Monsieur le Président du jury d’honneur, Partageant votre souci du temps, je souhaiterais juste évoquer quelques éléments. Je voudrais d’abord vous parler d’impunité. L’impunité est définie dans sa plus haute accession dans cette déclaration d’un repris de justice à qui un Avocat avait osé demander: «Monsieur, comment se peut-il que vous ayez maille à partir avec la justice; vous qui avez échappé de peu à la pendaison ? » Le repris de justice lui répondit «Vous savez cher Maître, il y a tellement de chance en notre faveur et tellement peu contre nous que je suis davantage surpris que vous. D’abord les chances sont élevées de ne pas être pris; si pris de ne pas être poursuivi ; si poursuivi de ne pas être jugé; si jugé de ne pas être condamné et si condamné de ne pas être pendu».
Ces propos suffisent à démontrer que l’impunité est la sève nourricière du crime.

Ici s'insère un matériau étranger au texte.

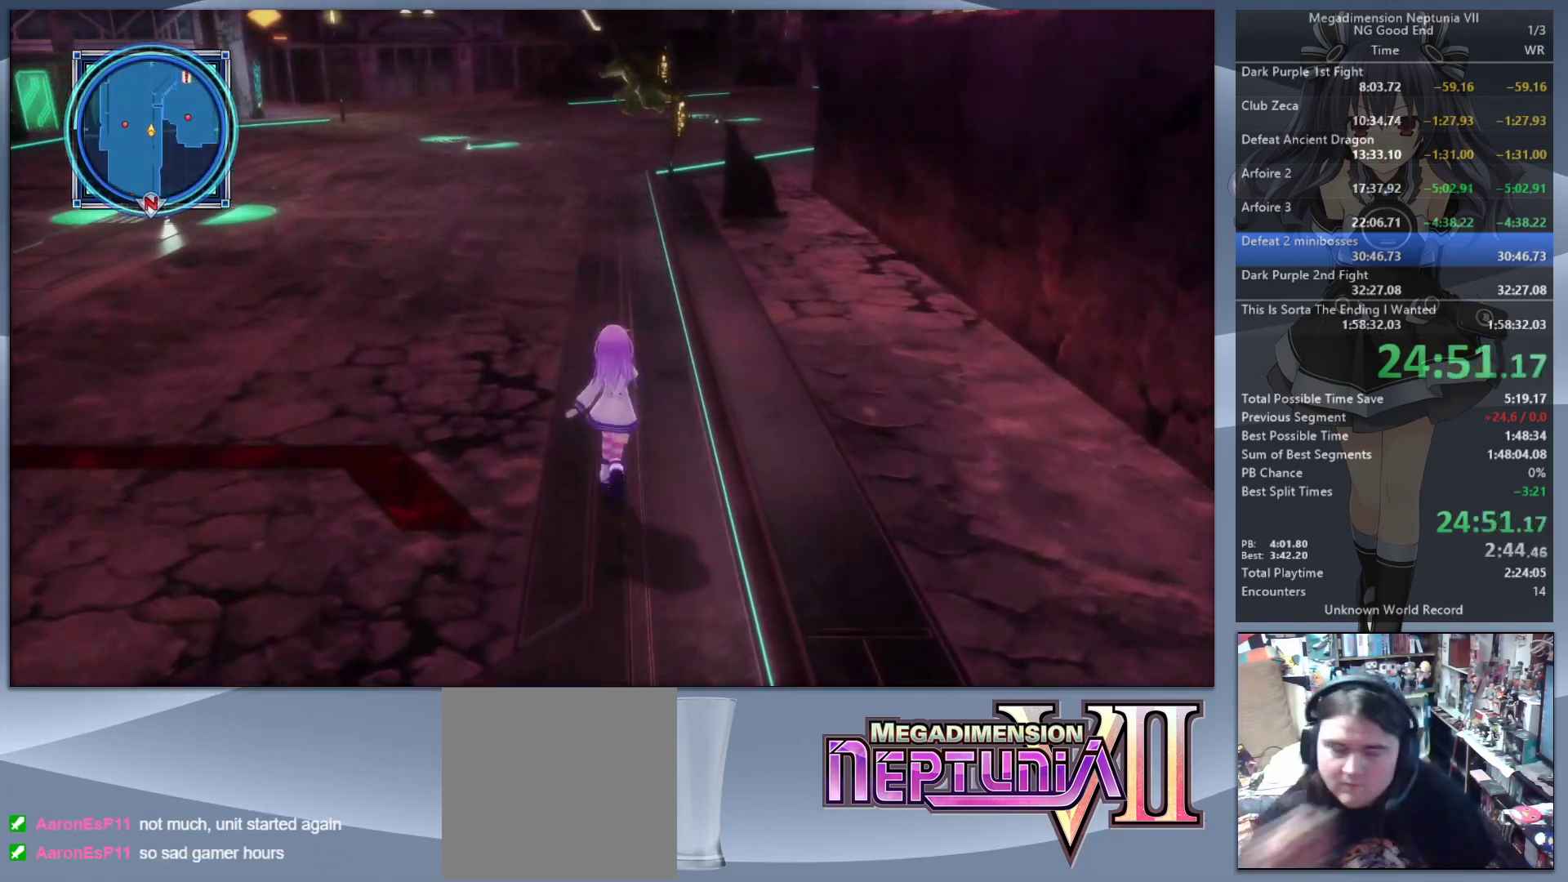
{"dt_ms": 500, "buttons": [], "left_stick": "up", "right_stick": "center", "events": []}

Elle est pour le crime ce qu’est le Nil pour l’Egypte.
Au Mali, l’impunité résulte de la paralysie de la Justice dans les zones où l’insécurité règne en maître. Ailleurs, elle est le fruit de nombreux dysfonctionnements du service public de la justice.
J’illustre mon propos par les tueries de Haguel Hoc en 2011, l’affaire des 16 prêcheurs mauritaniens et maliens tués en 2012, la mort suspecte du jeune Fousseyni Ouattara le 19 août 2012, les chamiers non encore refroidis de Sokolo, Dioura, Dogo, … Dans ces affaires tragiques, la réponse pénale appropriée se fait attendre.
L’impunité est aussi induite par le projet de loi d’entente nationale à travers ses articles 3 et 4. De la lecture combinée de ces textes, il résulte que les crimes isolés non imprescriptibles peuvent être «exonérés ». De notre point de vue, les exonérations de poursuites devraient concerner les crimes contre la chose publique (Attentats et complots contre le gouvernement, crimes portant atteinte à la sécurité intérieure de l’état ou à l’intégrité du territoire par la guerre civile, l’emploi illégal de’ la force armée, la dévastation et le pillage public).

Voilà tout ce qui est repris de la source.